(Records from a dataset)
====

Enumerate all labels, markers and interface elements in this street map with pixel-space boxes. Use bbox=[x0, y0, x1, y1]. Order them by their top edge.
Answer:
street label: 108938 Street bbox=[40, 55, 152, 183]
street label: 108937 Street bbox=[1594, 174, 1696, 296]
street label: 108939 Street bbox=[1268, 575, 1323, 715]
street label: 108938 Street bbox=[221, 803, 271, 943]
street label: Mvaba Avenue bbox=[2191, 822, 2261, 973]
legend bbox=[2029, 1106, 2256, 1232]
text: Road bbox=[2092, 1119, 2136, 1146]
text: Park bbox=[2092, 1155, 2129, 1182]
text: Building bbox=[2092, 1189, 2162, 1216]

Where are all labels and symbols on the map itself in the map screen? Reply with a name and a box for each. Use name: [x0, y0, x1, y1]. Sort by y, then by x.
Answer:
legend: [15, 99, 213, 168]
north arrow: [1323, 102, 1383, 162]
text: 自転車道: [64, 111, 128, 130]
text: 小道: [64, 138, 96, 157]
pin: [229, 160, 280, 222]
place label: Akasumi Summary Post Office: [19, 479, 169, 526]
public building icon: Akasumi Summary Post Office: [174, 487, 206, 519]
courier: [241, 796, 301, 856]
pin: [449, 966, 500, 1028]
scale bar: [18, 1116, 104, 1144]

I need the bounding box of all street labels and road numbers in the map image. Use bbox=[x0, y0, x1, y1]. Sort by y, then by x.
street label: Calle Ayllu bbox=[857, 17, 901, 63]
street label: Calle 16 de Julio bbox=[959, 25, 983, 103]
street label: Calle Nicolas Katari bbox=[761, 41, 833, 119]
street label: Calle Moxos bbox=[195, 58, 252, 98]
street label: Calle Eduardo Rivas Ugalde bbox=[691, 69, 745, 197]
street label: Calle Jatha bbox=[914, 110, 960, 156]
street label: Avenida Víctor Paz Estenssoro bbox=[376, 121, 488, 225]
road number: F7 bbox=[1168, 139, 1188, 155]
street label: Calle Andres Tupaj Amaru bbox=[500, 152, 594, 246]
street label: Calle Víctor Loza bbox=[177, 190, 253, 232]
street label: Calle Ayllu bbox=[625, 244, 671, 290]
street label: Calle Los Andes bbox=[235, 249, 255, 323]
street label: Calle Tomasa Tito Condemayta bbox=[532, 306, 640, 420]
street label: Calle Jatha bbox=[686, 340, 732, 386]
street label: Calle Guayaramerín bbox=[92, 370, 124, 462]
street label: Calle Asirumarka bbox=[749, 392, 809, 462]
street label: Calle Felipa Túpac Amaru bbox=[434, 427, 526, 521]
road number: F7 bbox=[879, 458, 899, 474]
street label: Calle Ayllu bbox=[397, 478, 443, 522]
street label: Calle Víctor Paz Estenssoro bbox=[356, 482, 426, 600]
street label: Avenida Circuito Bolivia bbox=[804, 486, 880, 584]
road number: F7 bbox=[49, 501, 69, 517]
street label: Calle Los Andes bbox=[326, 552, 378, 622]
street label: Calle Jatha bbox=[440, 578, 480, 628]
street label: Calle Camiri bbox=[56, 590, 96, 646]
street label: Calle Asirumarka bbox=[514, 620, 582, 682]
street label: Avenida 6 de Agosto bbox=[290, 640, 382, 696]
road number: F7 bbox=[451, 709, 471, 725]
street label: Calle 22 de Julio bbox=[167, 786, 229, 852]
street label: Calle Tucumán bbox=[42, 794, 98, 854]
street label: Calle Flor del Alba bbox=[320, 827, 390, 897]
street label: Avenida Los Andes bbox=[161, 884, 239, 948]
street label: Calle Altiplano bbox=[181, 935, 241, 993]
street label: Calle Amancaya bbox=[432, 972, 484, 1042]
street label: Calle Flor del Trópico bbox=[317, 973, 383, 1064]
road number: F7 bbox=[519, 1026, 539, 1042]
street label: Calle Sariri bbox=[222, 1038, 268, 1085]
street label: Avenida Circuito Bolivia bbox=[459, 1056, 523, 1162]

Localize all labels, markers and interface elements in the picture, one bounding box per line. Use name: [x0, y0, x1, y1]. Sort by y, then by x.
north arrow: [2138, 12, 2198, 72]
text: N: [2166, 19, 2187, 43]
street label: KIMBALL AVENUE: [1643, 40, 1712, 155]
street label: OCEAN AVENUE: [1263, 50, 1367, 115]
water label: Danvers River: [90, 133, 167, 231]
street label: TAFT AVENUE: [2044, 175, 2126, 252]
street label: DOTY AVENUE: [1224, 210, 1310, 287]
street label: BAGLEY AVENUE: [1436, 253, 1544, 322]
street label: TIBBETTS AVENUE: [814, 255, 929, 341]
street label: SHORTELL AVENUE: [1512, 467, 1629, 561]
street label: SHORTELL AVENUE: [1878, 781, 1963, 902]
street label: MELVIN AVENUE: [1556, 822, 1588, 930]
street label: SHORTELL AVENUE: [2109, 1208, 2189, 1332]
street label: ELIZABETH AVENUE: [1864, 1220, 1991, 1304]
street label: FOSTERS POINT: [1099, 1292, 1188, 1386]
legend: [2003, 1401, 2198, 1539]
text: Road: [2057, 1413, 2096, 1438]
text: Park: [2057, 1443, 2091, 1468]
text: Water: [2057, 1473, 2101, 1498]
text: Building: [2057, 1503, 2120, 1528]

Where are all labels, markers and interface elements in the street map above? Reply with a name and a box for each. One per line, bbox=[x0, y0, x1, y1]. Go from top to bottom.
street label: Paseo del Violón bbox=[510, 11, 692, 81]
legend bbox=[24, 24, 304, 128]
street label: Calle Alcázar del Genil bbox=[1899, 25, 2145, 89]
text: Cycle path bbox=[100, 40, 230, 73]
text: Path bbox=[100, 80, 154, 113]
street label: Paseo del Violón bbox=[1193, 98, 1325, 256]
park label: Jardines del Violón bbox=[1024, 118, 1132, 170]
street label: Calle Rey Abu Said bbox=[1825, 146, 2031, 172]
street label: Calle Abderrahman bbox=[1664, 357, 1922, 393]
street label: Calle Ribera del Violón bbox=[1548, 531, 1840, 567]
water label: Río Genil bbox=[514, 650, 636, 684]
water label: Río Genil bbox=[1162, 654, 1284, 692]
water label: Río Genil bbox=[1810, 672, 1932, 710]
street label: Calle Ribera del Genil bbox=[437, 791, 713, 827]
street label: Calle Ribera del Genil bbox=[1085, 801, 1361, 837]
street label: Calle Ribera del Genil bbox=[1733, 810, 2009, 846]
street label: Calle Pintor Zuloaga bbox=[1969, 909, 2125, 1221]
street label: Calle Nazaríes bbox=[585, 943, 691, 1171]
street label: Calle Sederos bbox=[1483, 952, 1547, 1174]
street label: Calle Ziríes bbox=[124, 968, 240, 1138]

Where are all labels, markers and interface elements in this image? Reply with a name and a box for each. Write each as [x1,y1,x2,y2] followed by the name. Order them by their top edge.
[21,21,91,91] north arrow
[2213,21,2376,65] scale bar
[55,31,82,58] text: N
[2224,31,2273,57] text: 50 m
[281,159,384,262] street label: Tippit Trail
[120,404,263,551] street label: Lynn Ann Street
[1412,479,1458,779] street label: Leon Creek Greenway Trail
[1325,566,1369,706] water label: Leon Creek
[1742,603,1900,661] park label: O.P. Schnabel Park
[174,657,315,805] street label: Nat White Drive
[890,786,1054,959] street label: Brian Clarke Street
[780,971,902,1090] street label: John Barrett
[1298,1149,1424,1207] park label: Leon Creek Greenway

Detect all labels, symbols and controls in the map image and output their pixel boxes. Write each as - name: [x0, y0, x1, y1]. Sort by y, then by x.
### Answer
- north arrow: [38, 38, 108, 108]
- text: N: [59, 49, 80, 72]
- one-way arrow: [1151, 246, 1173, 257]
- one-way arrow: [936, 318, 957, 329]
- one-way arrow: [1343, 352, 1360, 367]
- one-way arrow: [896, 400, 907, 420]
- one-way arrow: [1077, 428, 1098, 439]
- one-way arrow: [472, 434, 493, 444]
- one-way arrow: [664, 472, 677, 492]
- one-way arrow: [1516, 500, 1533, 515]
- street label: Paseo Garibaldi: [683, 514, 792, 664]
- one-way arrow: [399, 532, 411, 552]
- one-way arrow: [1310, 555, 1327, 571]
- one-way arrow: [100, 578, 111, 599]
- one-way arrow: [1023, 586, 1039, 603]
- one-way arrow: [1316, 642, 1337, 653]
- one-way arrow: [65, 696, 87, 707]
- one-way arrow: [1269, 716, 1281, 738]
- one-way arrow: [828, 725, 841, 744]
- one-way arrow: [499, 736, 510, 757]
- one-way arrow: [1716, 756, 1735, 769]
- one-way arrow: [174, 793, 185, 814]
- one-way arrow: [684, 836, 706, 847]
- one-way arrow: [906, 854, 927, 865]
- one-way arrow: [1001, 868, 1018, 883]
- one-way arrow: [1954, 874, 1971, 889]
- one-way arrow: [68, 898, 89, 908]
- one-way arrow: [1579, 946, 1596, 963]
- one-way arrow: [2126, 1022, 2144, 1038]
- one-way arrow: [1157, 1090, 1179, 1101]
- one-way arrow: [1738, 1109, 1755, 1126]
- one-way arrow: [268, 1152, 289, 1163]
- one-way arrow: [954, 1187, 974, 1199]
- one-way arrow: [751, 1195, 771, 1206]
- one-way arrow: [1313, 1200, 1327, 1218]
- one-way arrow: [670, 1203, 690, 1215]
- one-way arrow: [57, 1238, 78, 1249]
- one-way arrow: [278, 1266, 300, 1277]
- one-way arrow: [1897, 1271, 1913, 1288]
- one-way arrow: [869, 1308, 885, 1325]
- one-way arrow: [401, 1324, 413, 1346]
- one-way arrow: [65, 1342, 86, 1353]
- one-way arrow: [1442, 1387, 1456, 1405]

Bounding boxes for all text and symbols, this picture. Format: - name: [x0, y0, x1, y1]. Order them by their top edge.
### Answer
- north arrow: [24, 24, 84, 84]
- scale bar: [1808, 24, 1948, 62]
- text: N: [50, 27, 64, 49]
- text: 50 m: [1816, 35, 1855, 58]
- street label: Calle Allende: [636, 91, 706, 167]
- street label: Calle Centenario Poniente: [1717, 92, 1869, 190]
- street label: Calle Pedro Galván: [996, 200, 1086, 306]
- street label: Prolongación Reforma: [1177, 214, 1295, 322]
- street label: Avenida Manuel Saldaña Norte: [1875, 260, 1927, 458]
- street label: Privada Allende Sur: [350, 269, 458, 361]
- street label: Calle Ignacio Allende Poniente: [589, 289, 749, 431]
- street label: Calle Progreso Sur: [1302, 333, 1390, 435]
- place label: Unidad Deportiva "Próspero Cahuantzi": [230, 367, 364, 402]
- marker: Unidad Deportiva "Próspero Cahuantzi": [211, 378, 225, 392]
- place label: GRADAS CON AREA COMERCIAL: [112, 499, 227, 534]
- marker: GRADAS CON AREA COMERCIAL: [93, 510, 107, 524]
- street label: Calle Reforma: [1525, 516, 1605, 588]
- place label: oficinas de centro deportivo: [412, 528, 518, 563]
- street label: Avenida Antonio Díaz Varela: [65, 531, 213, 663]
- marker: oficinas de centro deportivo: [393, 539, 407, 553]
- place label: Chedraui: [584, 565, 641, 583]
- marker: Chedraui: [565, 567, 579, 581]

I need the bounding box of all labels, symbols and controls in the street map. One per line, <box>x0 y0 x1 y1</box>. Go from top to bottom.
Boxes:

====

> _THE PROBLEM_: A single integer is the expected output: the number of lines in the data that include the word "controls".

> _ANSWER TO THIS PROBLEM_: 2